Los franceses también deben pagar casi 111 millones de dólares en compensación y confiscar unos 17 millones de dólares que el gobierno “tomó de cuentas bancarias y otros activos”.

“Impulsado por mentiras, sobornos y vendedores telefónicos extranjeros, este esquema corrupto se aprovechó de las personas mayores y veteranos discapacitados para inundar el país con dispositivos médicos innecesarios y luego poner la carga sobre el contribuyente”, dijo el Fiscal General Adjunto Colin M. McDonald de la División Nacional Antifraude del Departamento de Justicia.

“La sentencia de hoy deja claro que si atacas a los ancianos, enfermos o vulnerables de Estados Unidos y robas del bolsillo estadounidense en el proceso, serás atacado y llevado ante la justicia”.

El exjugador de la NFL Rufus French fue sentenciado a más de 16 años de prisión por su papel en un plan de fraude al Medicare de casi 200 millones de dólares.

French fue declarado culpable de “esconderse detrás de centros de llamadas extraterritoriales, falsas empresas de telemedicina y proveedores falsos de DME” para explotar “algunas de las personas más vulnerables para las que se crearon estos programas”.
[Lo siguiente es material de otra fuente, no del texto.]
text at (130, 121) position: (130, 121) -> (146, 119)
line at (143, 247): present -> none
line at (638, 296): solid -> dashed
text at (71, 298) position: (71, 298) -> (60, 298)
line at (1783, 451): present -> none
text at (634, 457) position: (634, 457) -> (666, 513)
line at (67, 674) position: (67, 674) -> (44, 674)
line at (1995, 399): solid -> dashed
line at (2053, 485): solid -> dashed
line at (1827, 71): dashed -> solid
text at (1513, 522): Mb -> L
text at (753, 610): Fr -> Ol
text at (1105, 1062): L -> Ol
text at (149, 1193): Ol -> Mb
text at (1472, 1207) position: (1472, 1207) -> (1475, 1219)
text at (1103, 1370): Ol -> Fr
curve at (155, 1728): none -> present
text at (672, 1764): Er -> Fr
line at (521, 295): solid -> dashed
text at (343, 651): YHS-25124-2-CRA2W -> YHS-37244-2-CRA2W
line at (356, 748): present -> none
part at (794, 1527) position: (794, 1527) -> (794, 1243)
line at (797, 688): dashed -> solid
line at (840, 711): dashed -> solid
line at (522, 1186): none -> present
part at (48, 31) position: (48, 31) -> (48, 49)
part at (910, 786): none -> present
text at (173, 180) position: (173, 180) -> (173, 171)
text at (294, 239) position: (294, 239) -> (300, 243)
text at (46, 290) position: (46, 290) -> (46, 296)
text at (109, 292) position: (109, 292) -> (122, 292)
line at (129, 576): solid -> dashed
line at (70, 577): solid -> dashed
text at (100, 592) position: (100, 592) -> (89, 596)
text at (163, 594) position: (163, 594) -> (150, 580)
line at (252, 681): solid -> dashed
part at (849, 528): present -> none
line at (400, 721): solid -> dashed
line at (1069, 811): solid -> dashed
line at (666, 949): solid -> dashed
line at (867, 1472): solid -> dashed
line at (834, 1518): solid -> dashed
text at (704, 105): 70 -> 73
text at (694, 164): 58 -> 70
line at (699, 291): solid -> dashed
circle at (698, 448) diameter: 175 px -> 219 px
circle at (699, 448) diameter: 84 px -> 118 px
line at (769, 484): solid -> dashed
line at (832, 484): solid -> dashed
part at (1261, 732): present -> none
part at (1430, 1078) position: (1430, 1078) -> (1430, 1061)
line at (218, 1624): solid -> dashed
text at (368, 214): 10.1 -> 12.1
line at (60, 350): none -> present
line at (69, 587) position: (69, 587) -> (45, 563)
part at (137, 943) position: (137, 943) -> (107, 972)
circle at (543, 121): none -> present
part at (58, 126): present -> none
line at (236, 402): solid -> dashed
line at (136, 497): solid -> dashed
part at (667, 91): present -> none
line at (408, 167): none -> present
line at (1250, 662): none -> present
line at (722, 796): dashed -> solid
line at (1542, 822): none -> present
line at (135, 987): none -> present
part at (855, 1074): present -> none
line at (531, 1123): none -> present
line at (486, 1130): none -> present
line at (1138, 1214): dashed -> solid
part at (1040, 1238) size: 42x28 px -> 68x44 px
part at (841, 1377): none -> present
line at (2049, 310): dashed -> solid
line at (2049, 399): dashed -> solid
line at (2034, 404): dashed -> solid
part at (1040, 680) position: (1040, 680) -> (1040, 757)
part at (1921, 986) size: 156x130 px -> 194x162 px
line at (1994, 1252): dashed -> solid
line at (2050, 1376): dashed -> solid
El tribunal escuchó cómo estaba el hombre de 48 años. cooperó con centros de llamadas en el extranjero que presionaron a “los estadounidenses mayores para que proporcionaran información personal y de seguro médico y aceptaran aparatos ortopédicos médicamente innecesarios”.

El Departamento de Justicia descubrió que en algunos casos, “los centros de llamadas alteraron las grabaciones de las llamadas para que pareciera que los pacientes de Medicare estaban dando su consentimiento para usar aparatos ortopédicos cuando no era así”.

Se dice que los franceses pagaron “sobornos” a estas empresas “falsas” para obtener “órdenes médicas firmadas por médicos y enfermeras que nunca examinaron a los pacientes y, a menudo, ni siquiera hablaron con ellos”.

Luego los vendió a “comercializadores y empresas de suministros médicos” que presentaban reclamaciones a Medicare.